__Provided text__:
- - - - - - -

2. Can you do the research anyway?
This might seem like an odd question to ask, but it’s always the first one I ask academic colleagues who’ve been unsuccessful with a grant application (yes, this does happen, even at Nottingham University Business School). The main component of most research projects is staff time. And if you’re fortunate enough to be employed by a research-intensive institution which gives you a generous research time allocation, then this shouldn’t be a problem. Granted, you can’t have that full time research associate you wanted, but could you cut down the project and take on some or all of that work yourself or between the investigators? Could you involve more people – perhaps junior colleagues – to help cover the work? Would others be willing to be involved if they can either co-author or be sole author on some of the outputs? Could it be a PhD project?
Directly incurred research expenses are more of a problem – transcription costs, data costs, travel and expenses – especially if you and your co-investigators don’t have personal research accounts to dip into. But if it turns out that all you need is your expenses paying, then a number of other funding options become viable – some external, but perhaps also some internal.
Of course, doing it anyway isn’t always possible, but it’s worth asking yourself and your team that question. It’s also one that’s well worth asking before you decide to apply for funding.
3. What can you learn for next time?
It’s not nice not getting your project funded. Part of you probably wants to lock that application away and not think about it again. Move onwards and upwards, and perhaps trying again with another research idea. While resilience is important, it’s just as important to learn whatever lessons there are to learn to give yourself the best possible chance next time.
One lesson you might be able to take from the experience is about planning the application. If you found yourself running out of time, or not getting sufficient input from senior colleagues, not taking full advantage of the support available within your institution, well, that’s a lesson to learn. Give yourself more time, start earlier before the deadline, and don’t make yourself rush it. If you did all this last time, remember that you did, and the difference that it made. If you didn’t, then the fact is that your application was almost certainly not as strong as it could have been. And if your application document is not the strongest possible iteration of your research idea, your chances of getting funded are pretty minimal.

- - - - - - -

__Supplied data__:
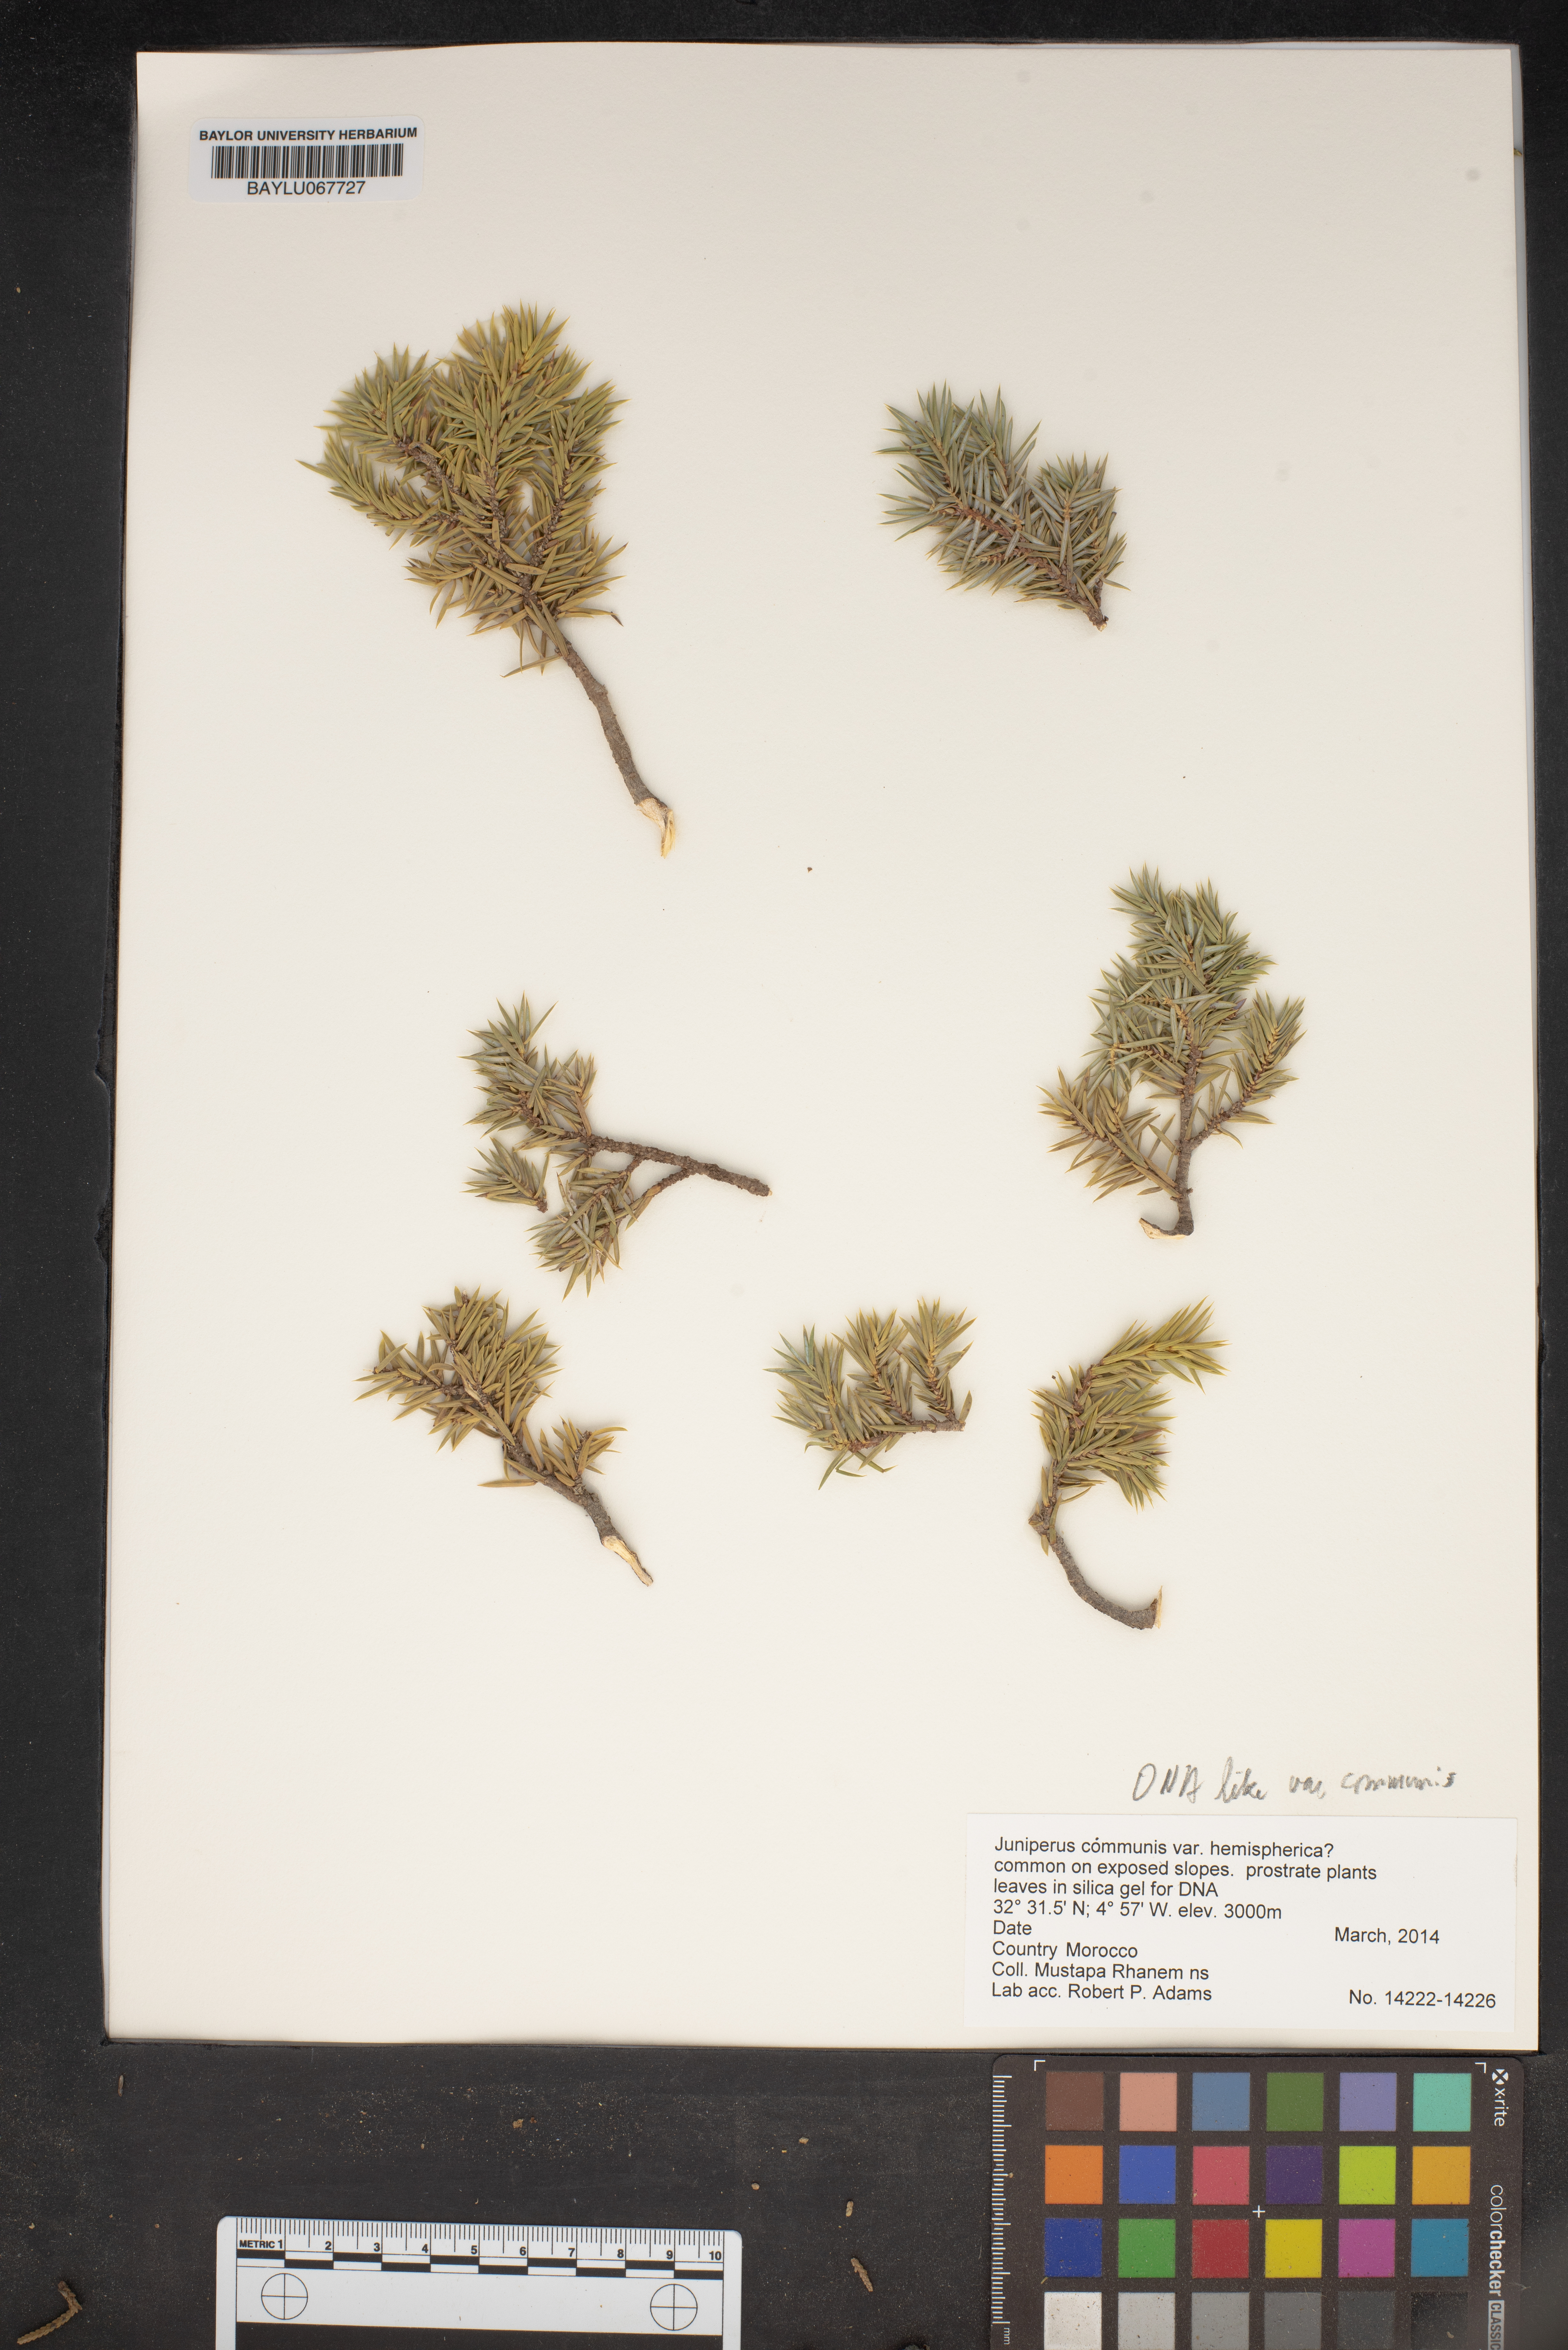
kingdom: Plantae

- - - - - - -

__The exercise__:
Do these statements agree with the text on unsuccessful grant applications? Answer yes or no for each, quoting the words of the text that decide it.
1. Staff time is the main component of most research projects.
2. Directly incurred research expenses are less of a problem than staff time.
3. The question of whether to do the research anyway is worth asking only after an application has failed.

__Full solution__:
1. Yes: "The main component of most research projects is staff time."
2. No: "Directly incurred research expenses are more of a problem"
3. No: "It’s also one that’s well worth asking before you decide to apply for funding."